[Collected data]
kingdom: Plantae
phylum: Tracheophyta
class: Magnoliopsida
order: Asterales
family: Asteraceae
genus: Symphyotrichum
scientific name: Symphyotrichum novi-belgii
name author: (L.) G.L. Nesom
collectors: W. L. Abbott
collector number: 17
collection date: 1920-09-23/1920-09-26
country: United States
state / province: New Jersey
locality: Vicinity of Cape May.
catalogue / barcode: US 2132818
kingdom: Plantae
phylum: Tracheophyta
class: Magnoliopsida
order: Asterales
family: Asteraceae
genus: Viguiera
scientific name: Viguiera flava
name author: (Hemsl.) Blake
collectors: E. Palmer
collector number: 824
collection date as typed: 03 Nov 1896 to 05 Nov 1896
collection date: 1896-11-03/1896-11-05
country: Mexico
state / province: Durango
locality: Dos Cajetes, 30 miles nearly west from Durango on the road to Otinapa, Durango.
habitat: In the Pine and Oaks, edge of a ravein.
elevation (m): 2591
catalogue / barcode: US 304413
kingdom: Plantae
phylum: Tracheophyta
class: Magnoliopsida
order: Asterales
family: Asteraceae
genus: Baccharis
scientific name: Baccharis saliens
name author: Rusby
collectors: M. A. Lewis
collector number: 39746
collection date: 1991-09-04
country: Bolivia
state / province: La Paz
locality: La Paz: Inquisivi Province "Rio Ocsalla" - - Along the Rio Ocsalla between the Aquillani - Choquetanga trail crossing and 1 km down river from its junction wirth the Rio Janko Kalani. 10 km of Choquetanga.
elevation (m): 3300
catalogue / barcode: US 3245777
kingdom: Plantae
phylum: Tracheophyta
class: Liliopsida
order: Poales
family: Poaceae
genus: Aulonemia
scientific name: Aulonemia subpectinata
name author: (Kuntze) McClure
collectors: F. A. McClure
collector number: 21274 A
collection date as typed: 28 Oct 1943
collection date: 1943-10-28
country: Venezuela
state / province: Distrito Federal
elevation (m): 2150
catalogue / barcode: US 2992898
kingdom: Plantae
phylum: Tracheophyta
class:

PROBLEM TO SOLVE ▸ Recast the lines of the records above as a Markdown table with a "No." column for the row number and an "Entry" column for the line itself. Leave out any blank lines.

FULL ANSWER ▸
| No. | Entry |
|---|---|
| 1 | kingdom: Plantae |
| 2 | phylum: Tracheophyta |
| 3 | class: Magnoliopsida |
| 4 | order: Asterales |
| 5 | family: Asteraceae |
| 6 | genus: Symphyotrichum |
| 7 | scientific name: Symphyotrichum novi-belgii |
| 8 | name author: (L.) G.L. Nesom |
| 9 | collectors: W. L. Abbott |
| 10 | collector number: 17 |
| 11 | collection date: 1920-09-23/1920-09-26 |
| 12 | country: United States |
| 13 | state / province: New Jersey |
| 14 | locality: Vicinity of Cape May. |
| 15 | catalogue / barcode: US 2132818 |
| 16 | kingdom: Plantae |
| 17 | phylum: Tracheophyta |
| 18 | class: Magnoliopsida |
| 19 | order: Asterales |
| 20 | family: Asteraceae |
| 21 | genus: Viguiera |
| 22 | scientific name: Viguiera flava |
| 23 | name author: (Hemsl.) Blake |
| 24 | collectors: E. Palmer |
| 25 | collector number: 824 |
| 26 | collection date as typed: 03 Nov 1896 to 05 Nov 1896 |
| 27 | collection date: 1896-11-03/1896-11-05 |
| 28 | country: Mexico |
| 29 | state / province: Durango |
| 30 | locality: Dos Cajetes, 30 miles nearly west from Durango on the road to Otinapa, Durango. |
| 31 | habitat: In the Pine and Oaks, edge of a ravein. |
| 32 | elevation (m): 2591 |
| 33 | catalogue / barcode: US 304413 |
| 34 | kingdom: Plantae |
| 35 | phylum: Tracheophyta |
| 36 | class: Magnoliopsida |
| 37 | order: Asterales |
| 38 | family: Asteraceae |
| 39 | genus: Baccharis |
| 40 | scientific name: Baccharis saliens |
| 41 | name author: Rusby |
| 42 | collectors: M. A. Lewis |
| 43 | collector number: 39746 |
| 44 | collection date: 1991-09-04 |
| 45 | country: Bolivia |
| 46 | state / province: La Paz |
| 47 | locality: La Paz: Inquisivi Province "Rio Ocsalla" - - Along the Rio Ocsalla between the Aquillani - Choquetanga trail crossing and 1 km down river from its junction wirth the Rio Janko Kalani. 10 km of Choquetanga. |
| 48 | elevation (m): 3300 |
| 49 | catalogue / barcode: US 3245777 |
| 50 | kingdom: Plantae |
| 51 | phylum: Tracheophyta |
| 52 | class: Liliopsida |
| 53 | order: Poales |
| 54 | family: Poaceae |
| 55 | genus: Aulonemia |
| 56 | scientific name: Aulonemia subpectinata |
| 57 | name author: (Kuntze) McClure |
| 58 | collectors: F. A. McClure |
| 59 | collector number: 21274 A |
| 60 | collection date as typed: 28 Oct 1943 |
| 61 | collection date: 1943-10-28 |
| 62 | country: Venezuela |
| 63 | state / province: Distrito Federal |
| 64 | elevation (m): 2150 |
| 65 | catalogue / barcode: US 2992898 |
| 66 | kingdom: Plantae |
| 67 | phylum: Tracheophyta |
| 68 | class: |